ATLANTA -

The magnitude of the COVID-19 pandemic has left businesses across the country — and world — in uncharted waters.

As we all try to process how quickly the world has changed over the last several weeks, one question at the top of my mind is: What can we do today to position ourselves for the best chance of recovery? 

With dealership lots full of cars, reduced demand and fewer consumers in the market, there are steps that dealers across the U.S. can take now to position themselves for the best chance of recovery in the months ahead.

Ultimately, the goal is to reduce inventory expense while generating cash to provide flexibility — either to support overhead or to buy opportunistically as the market begins to return.

First, evaluate your entire portfolio of assets.

  • Before you can make any decisions, you’ll want to have a solid understanding of your inventory. First, group your inventory by the number of days it has been sitting in inventory: 30, 60, 90 and 120-plus days.
  • Next, look at your floorplan cycle. How many curtailments have you paid, and when is the payoff due? Notate this information for each vehicle.
  • Finally, further segment your inventory into price buckets: under $10,000, $10,000 – $20,000 and so on.

Next, dispose of costly inventory.

Once you have a complete understanding of your current portfolio, dispose of “costly” and aged inventory now to lower holding costs and minimize further losses. While volumes are lower in the wholesale space right now, some dealers are still buying cars. Leverage the various promotions offered through wholesale digital channels.

  • Liquidate aged inventory, as well as any vehicles on their final curtailment payment immediately.
  • Lower or eliminate the number of used vehicles you have in the higher price buckets, as these will be the costliest — and most risky — to hold onto right now. These are likely to be your later-model-year vehicles (2018-2020).
  • Price vehicles aggressively to ensure quick liquidation and take advantage of the limited wholesale buyers in market. Sometimes it is necessary to take a loss rather than face worse outcomes. As Dale Pollak wrote in his recent letter to dealers, cash is king right now.

Once stores get back to near-normal operations, there are a few more steps you can take to ensure the best possible outcome.

  • Evaluate current consumer demand and stock accordingly. A lot has already changed since the pandemic dampened the economy, so the trends on which vehicle types were in demand before may not hold true in the future.
  • Push new car specials and offers from manufacturers. OEMs have been ramping up incentives to move their inventory, and these are likely to continue.
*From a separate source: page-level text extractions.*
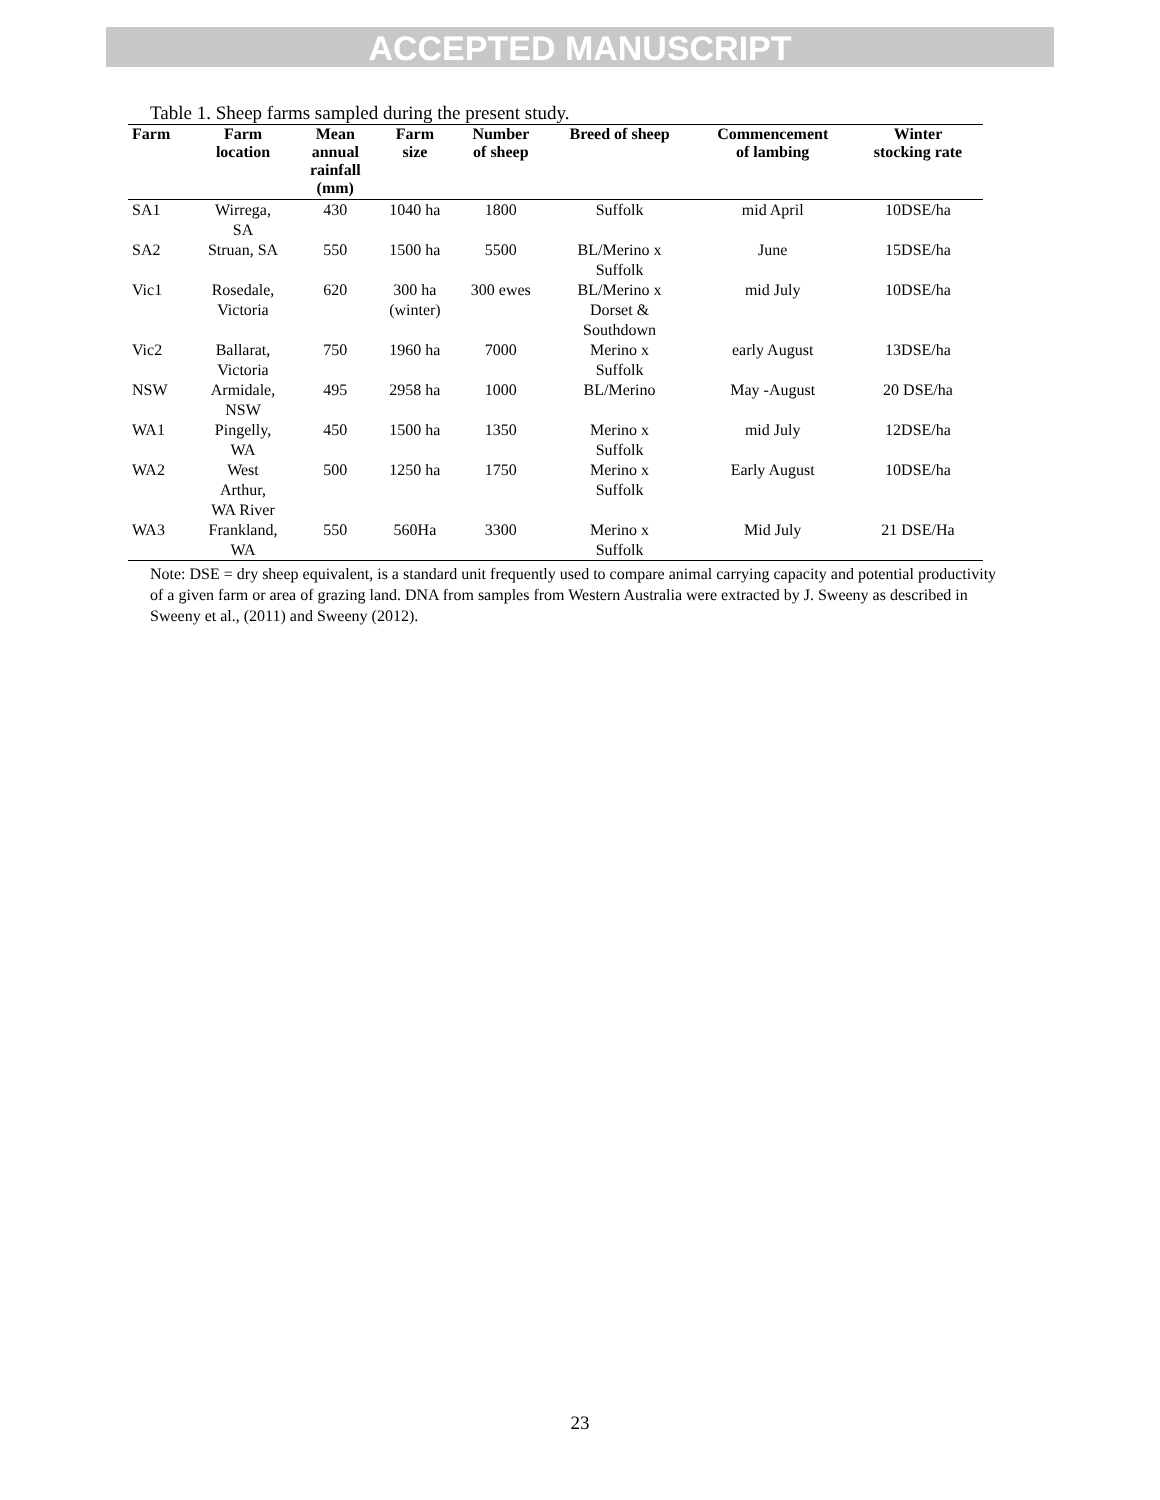ACCEPTED MANUSCRIPT
Table 1. Sheep farms sampled during the present study.
| Farm | Farm location | Mean annual rainfall (mm) | Farm size | Number of sheep | Breed of sheep | Commencement of lambing | Winter stocking rate |
| --- | --- | --- | --- | --- | --- | --- | --- |
| SA1 | Wirrega, SA | 430 | 1040 ha | 1800 | Suffolk | mid April | 10DSE/ha |
| SA2 | Struan, SA | 550 | 1500 ha | 5500 | BL/Merino x Suffolk | June | 15DSE/ha |
| Vic1 | Rosedale, Victoria | 620 | 300 ha (winter) | 300 ewes | BL/Merino x Dorset & Southdown | mid July | 10DSE/ha |
| Vic2 | Ballarat, Victoria | 750 | 1960 ha | 7000 | Merino x Suffolk | early August | 13DSE/ha |
| NSW | Armidale, NSW | 495 | 2958 ha | 1000 | BL/Merino | May -August | 20 DSE/ha |
| WA1 | Pingelly, WA | 450 | 1500 ha | 1350 | Merino x Suffolk | mid July | 12DSE/ha |
| WA2 | West Arthur, WA River | 500 | 1250 ha | 1750 | Merino x Suffolk | Early August | 10DSE/ha |
| WA3 | Frankland, WA | 550 | 560Ha | 3300 | Merino x Suffolk | Mid July | 21 DSE/Ha |
Note: DSE = dry sheep equivalent, is a standard unit frequently used to compare animal carrying capacity and potential productivity of a given farm or area of grazing land. DNA from samples from Western Australia were extracted by J. Sweeny as described in Sweeny et al., (2011) and Sweeny (2012).
23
Promote these heavily through all of your advertising and marketing channels.
  • Independent dealers should evaluate third-party CPO programs to compete with franchise dealers. Consumers will likely be looking for an extra boost of confidence in major purchases—especially for used cars. The extra layer of protection that an in-depth inspection and warranty provides may help close the deal.
  • Think wholesale as you retail to bolster trade-in valuations. Knowing your exit strategy on a trade-in — whether you’re going to retail it or wholesale it — can help you make more informed trade-in valuations. For vehicles you plan to wholesale, be sure to understand its latest valuation so you can make an informed trade-in offer. And for vehicles you believe you will be able to retail, be more aggressive on the trade-in offer to help close more retail deals.   

Right now, the road to recovery looks long, and we’re all trying to figure out what the new normal will be in the automotive industry. But smart decision making, backed by data, can help you weather the storm.

Majd Saboura is senior director of offsite solutions at Manheim.